• [What to work on]: Transcribe each entry exactly, without pictures.

• [Input records]:
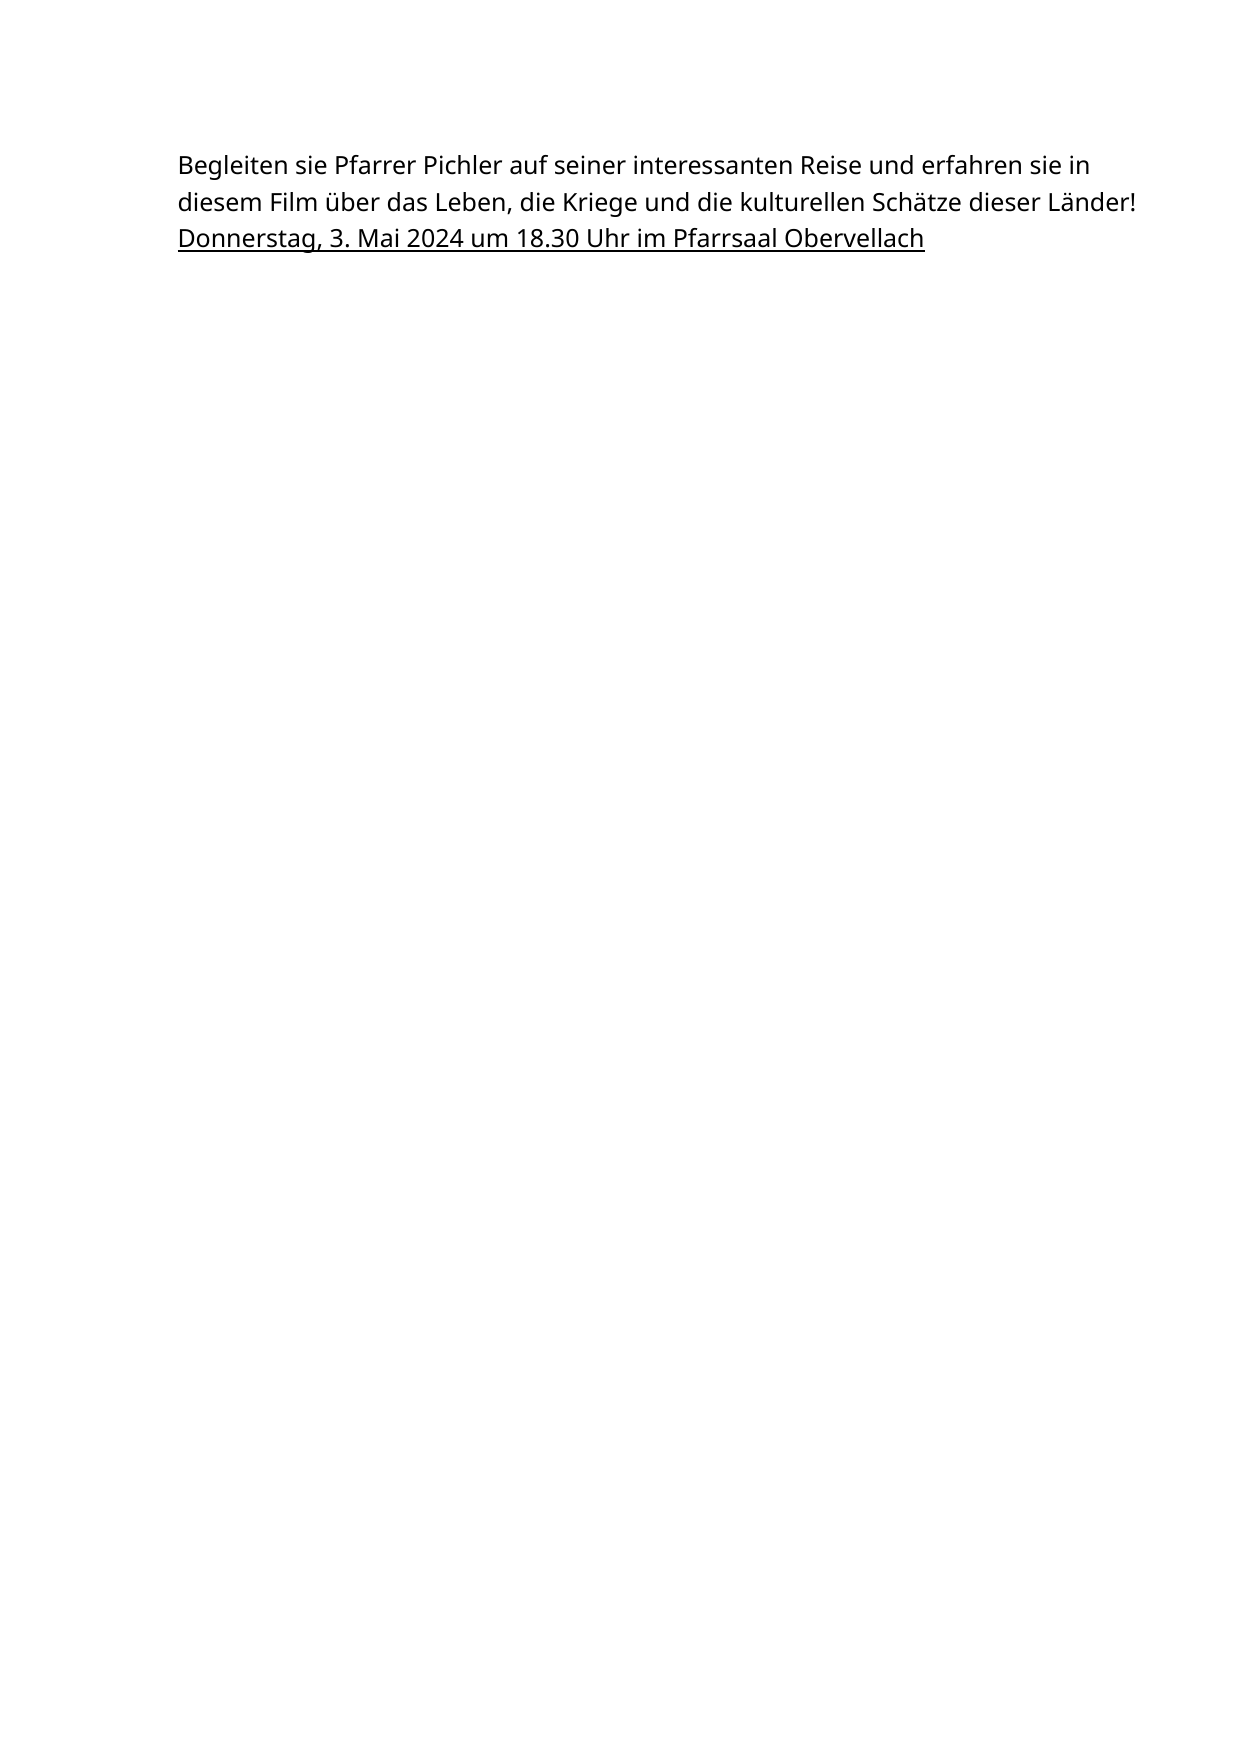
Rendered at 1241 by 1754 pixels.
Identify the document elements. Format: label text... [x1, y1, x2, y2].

text Begleiten sie Pfarrer Pichler auf seiner interessanten Reise und erfahren sie in diesem Film über das Leben, die Kriege und die kulturellen Schätze dieser Länder! [177, 148, 1179, 218]
text Donnerstag, 3. Mai 2024 um 18.30 Uhr im Pfarrsaal Obervellach [177, 221, 1179, 255]
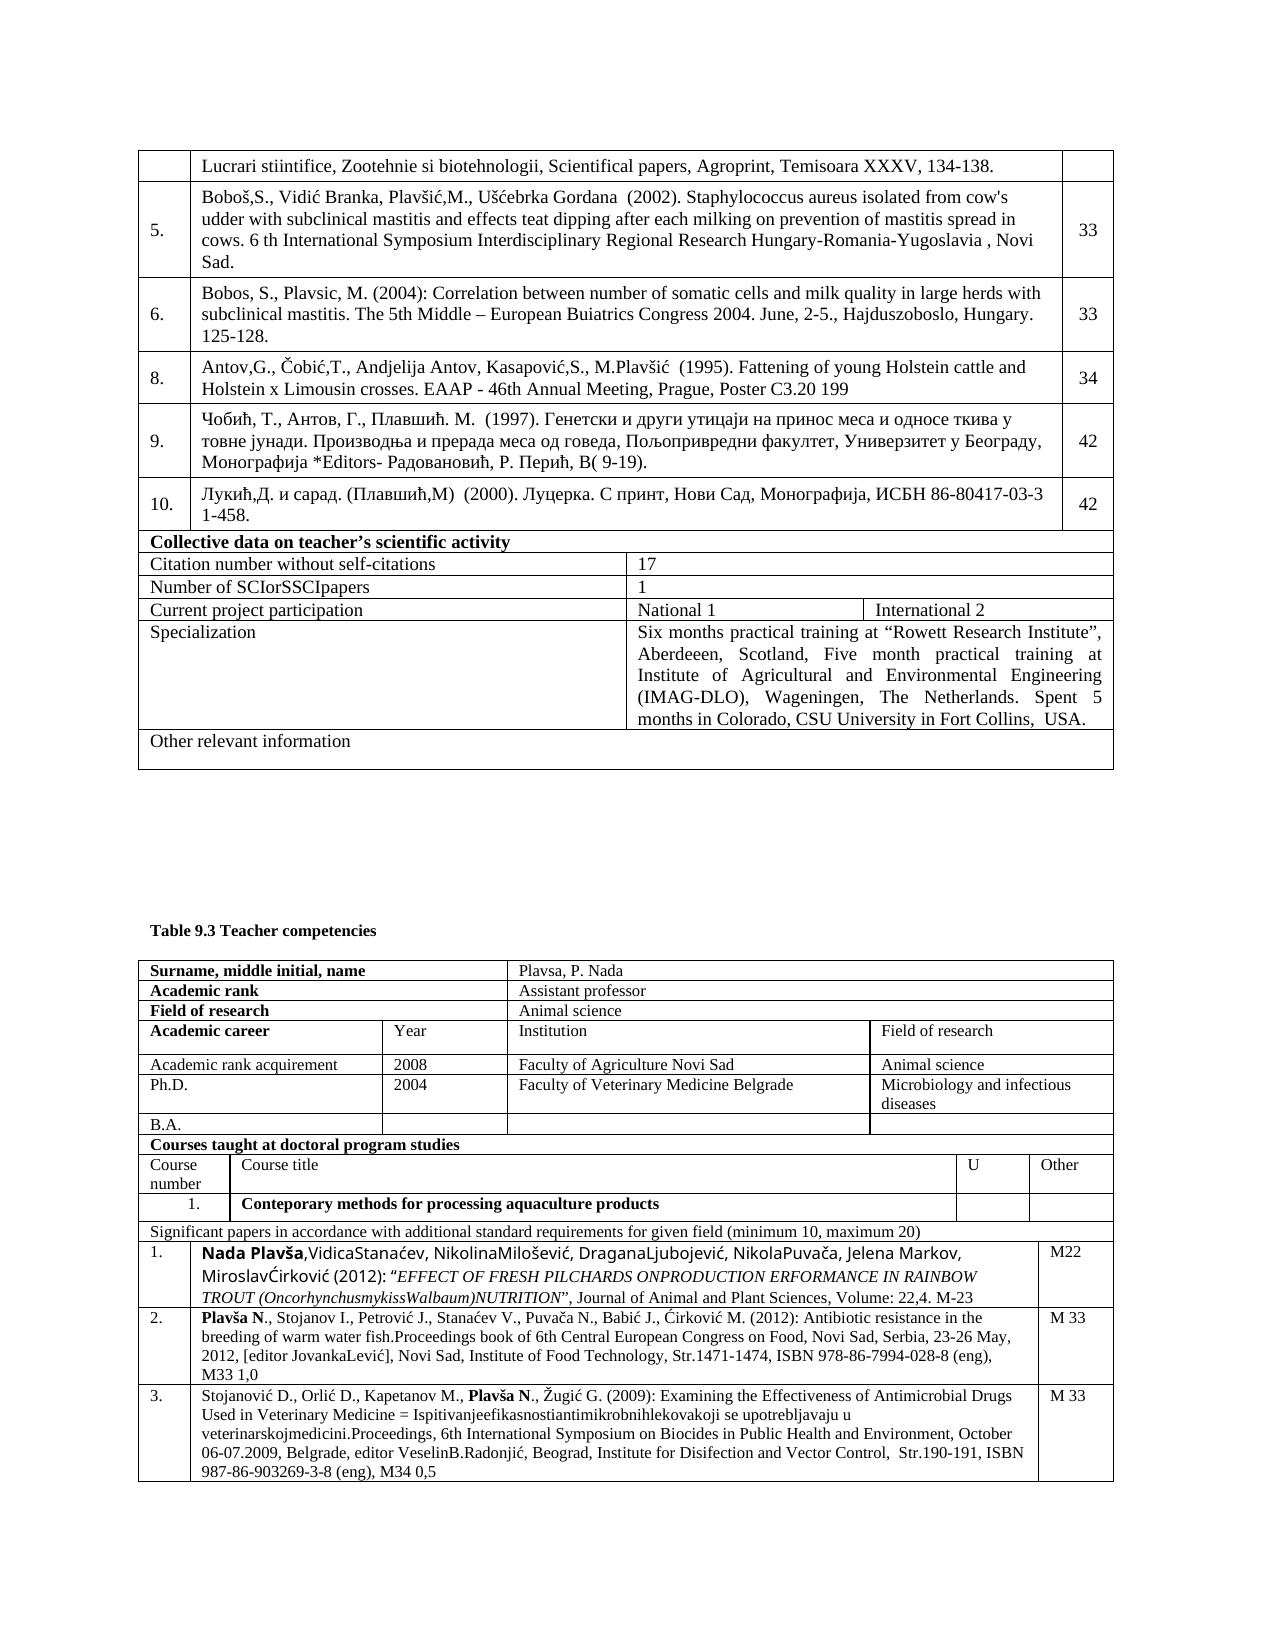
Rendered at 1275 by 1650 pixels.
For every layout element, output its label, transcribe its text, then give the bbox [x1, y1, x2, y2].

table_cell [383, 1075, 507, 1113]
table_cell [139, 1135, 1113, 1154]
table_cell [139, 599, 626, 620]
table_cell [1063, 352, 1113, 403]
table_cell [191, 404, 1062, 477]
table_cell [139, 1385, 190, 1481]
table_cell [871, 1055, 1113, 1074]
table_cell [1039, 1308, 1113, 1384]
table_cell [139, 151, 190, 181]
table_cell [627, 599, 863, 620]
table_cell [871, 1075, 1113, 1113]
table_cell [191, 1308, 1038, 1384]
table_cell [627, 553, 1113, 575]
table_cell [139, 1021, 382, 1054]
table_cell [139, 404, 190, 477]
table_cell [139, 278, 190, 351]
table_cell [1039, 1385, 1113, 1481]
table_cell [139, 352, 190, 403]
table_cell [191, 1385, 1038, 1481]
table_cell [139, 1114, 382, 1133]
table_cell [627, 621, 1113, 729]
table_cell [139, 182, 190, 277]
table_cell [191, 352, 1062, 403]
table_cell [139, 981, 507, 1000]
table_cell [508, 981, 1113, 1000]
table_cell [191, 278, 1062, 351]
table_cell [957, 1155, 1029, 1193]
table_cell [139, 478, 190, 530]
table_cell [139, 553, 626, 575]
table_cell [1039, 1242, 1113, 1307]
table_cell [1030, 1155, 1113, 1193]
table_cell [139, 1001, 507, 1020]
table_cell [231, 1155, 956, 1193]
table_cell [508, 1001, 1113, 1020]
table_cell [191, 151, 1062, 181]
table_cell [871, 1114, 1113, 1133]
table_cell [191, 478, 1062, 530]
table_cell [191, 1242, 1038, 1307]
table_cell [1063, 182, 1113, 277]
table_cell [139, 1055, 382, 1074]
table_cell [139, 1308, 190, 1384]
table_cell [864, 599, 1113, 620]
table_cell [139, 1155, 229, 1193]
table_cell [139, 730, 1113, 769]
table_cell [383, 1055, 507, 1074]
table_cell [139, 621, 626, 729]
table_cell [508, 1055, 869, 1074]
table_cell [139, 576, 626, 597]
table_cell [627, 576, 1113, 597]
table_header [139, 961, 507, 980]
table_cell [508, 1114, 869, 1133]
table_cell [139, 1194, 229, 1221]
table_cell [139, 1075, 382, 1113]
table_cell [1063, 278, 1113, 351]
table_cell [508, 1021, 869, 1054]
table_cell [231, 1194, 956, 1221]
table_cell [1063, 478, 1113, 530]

• [Response area]:
Rendered at 1241 by 1754 pixels.
Identify the document elements. Format: label text... [x1, y1, x2, y2].

text Begleiten sie Pfarrer Pichler auf seiner interessanten Reise und erfahren sie in diesem Film über das Leben, die Kriege und die kulturellen Schätze dieser Länder! [177, 148, 1179, 218]
text Donnerstag, 3. Mai 2024 um 18.30 Uhr im Pfarrsaal Obervellach [177, 221, 1179, 255]
Rendered at 1275 by 1650 pixels.
For every layout element, output its label, transcribe its text, then give the bbox [x1, y1, x2, y2].

table_cell [383, 1075, 507, 1113]
table_cell [139, 1135, 1113, 1154]
table_cell [139, 599, 626, 620]
table_cell [1063, 352, 1113, 403]
table_cell [191, 404, 1062, 477]
table_cell [139, 1385, 190, 1481]
table_cell [871, 1055, 1113, 1074]
table_cell [1039, 1308, 1113, 1384]
table_cell [139, 151, 190, 181]
table_cell [627, 599, 863, 620]
table_cell [871, 1075, 1113, 1113]
table_cell [191, 1308, 1038, 1384]
table_cell [627, 553, 1113, 575]
table_cell [139, 1021, 382, 1054]
table_cell [139, 404, 190, 477]
table_cell [139, 278, 190, 351]
table_cell [1039, 1385, 1113, 1481]
table_cell [139, 352, 190, 403]
table_cell [191, 1385, 1038, 1481]
table_cell [139, 1114, 382, 1133]
table_cell [627, 621, 1113, 729]
table_cell [139, 182, 190, 277]
table_cell [191, 352, 1062, 403]
table_cell [139, 981, 507, 1000]
table_cell [508, 981, 1113, 1000]
table_cell [191, 278, 1062, 351]
table_cell [957, 1155, 1029, 1193]
table_cell [139, 478, 190, 530]
table_cell [139, 553, 626, 575]
table_cell [1039, 1242, 1113, 1307]
table_cell [1030, 1155, 1113, 1193]
table_cell [139, 1001, 507, 1020]
table_cell [231, 1155, 956, 1193]
table_cell [508, 1001, 1113, 1020]
table_cell [191, 151, 1062, 181]
table_cell [871, 1114, 1113, 1133]
table_cell [191, 478, 1062, 530]
table_cell [191, 1242, 1038, 1307]
table_cell [1063, 182, 1113, 277]
table_cell [139, 1055, 382, 1074]
table_cell [139, 1308, 190, 1384]
table_cell [864, 599, 1113, 620]
table_cell [139, 1155, 229, 1193]
table_cell [139, 730, 1113, 769]
table_cell [383, 1055, 507, 1074]
table_cell [139, 621, 626, 729]
table_cell [508, 1055, 869, 1074]
table_cell [139, 576, 626, 597]
table_cell [627, 576, 1113, 597]
table_header [139, 961, 507, 980]
table_cell [508, 1114, 869, 1133]
table_cell [139, 1194, 229, 1221]
table_cell [139, 1075, 382, 1113]
table_cell [1063, 278, 1113, 351]
table_cell [508, 1021, 869, 1054]
table_cell [231, 1194, 956, 1221]
table_cell [1063, 478, 1113, 530]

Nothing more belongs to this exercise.